DATA SHOWN:

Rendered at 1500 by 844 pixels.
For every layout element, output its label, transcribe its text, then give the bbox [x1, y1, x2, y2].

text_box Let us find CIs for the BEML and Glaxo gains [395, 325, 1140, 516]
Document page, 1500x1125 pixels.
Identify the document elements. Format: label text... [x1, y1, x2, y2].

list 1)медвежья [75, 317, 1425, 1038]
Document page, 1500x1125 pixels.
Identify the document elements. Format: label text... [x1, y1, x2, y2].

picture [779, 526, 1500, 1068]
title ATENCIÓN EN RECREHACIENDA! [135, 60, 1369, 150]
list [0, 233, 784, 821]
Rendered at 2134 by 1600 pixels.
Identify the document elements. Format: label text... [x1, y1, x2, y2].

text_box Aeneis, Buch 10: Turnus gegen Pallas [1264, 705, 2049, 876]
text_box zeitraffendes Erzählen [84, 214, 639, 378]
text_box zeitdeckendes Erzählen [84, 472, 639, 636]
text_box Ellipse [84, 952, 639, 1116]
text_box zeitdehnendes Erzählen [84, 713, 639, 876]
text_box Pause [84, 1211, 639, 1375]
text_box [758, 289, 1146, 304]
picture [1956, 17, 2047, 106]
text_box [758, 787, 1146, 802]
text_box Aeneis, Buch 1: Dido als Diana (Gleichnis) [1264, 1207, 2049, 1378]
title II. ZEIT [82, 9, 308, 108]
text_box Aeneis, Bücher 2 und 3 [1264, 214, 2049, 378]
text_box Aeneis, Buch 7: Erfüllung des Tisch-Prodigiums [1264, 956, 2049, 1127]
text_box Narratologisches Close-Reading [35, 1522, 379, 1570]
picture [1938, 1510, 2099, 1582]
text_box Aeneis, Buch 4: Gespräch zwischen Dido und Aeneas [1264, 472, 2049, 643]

WORK TASK: Each line of the records above, from the first through the one containing "Rendered at 2134 by 1600 pixels.", is to be retyped exactly; no other line belongs.

ANSWER AREA:
Rendered at 1500 by 844 pixels.
For every layout element, output its label, transcribe its text, then give the bbox [x1, y1, x2, y2].

text_box Let us find CIs for the BEML and Glaxo gains [395, 325, 1140, 516]
Document page, 1500x1125 pixels.
Identify the document elements. Format: label text... [x1, y1, x2, y2].

list 1)медвежья [75, 317, 1425, 1038]
Document page, 1500x1125 pixels.
Identify the document elements. Format: label text... [x1, y1, x2, y2].

picture [779, 526, 1500, 1068]
title ATENCIÓN EN RECREHACIENDA! [135, 60, 1369, 150]
list [0, 233, 784, 821]
Rendered at 2134 by 1600 pixels.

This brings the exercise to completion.